▶ **Given passage**

I find myself often writing code like this.
```C++
try {
  // code
}
catch( FailedReadException const & ex) {
  file.close();
  std::cerr << "Read failure " << ex.readFailure() << std::endl;
  std::lock_guard<std::mutex> lock(mutexFile);
  errorState = true;
}
catch( std::runtime_error const & ex) {
  file.close();
  std::cerr << "Read failure " << ex.what() << std::endl;
  std::lock_guard<std::mutex> lock(mutexFile);
  errorState = true;
}
catch(...) {
  file.close();
  std::cerr << "Read failure " << "unexpected error" << std::endl;
  std::lock_guard<std::mutex> lock(mutexFile);
  errorState = true;
}
```

I'd like to make it easier to read by factoring all that common code. I could use a function for that. But that moves the code away from where it is used. I'd rather have it there in the catch for easier reading.

▶ **Data extracts**
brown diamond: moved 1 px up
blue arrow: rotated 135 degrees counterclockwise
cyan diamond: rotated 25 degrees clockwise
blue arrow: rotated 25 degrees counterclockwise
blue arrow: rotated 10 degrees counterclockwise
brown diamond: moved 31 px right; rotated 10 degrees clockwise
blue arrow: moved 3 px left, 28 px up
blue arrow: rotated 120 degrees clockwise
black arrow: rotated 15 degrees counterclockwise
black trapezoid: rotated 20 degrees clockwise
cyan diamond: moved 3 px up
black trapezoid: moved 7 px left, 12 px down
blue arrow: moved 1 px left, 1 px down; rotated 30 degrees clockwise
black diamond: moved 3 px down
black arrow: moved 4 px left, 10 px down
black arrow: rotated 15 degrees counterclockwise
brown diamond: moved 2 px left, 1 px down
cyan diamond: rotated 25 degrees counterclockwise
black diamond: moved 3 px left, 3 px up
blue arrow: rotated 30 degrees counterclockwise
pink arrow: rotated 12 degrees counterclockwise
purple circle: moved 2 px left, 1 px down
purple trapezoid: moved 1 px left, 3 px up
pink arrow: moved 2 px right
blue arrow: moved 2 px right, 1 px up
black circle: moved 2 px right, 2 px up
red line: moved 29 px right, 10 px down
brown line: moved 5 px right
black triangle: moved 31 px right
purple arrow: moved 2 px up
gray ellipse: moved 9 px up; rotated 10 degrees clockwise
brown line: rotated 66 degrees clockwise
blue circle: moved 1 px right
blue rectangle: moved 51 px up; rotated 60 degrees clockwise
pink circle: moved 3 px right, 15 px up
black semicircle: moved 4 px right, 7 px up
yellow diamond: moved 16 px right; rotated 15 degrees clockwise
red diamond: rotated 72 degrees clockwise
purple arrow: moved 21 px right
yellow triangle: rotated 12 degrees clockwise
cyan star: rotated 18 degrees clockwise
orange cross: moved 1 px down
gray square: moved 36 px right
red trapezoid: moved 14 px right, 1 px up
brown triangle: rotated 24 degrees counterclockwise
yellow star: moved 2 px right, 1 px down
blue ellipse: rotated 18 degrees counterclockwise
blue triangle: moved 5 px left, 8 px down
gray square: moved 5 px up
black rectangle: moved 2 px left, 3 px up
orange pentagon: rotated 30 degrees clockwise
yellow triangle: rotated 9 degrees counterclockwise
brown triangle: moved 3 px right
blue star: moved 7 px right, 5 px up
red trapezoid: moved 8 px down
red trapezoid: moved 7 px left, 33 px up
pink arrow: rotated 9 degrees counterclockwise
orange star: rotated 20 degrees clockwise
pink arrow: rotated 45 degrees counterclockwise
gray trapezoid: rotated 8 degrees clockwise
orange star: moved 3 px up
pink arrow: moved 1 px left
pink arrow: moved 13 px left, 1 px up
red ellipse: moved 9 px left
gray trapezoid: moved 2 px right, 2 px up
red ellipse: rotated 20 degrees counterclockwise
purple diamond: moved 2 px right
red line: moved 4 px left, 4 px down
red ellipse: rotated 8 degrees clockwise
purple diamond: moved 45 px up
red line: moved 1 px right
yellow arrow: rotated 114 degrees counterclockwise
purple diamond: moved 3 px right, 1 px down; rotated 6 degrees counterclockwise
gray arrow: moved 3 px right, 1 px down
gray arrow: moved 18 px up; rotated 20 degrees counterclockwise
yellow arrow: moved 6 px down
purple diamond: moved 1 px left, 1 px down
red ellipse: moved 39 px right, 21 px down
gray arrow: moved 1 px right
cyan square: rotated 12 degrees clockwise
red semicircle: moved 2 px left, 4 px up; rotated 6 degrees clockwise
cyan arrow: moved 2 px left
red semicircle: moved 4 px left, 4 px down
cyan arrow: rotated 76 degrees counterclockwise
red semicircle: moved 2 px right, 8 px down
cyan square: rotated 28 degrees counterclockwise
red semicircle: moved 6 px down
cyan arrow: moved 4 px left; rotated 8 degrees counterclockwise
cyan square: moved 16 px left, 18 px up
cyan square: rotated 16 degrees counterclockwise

▶ **Problem to work on**
In the exception-handling passage, why does the writer not want to put the common catch code into a function? The items are drawn from a different source than the exception-handling passage.

▶ **Output of the task**
A function would move the code away from where it is used, and the writer wants it in the catch for easier reading.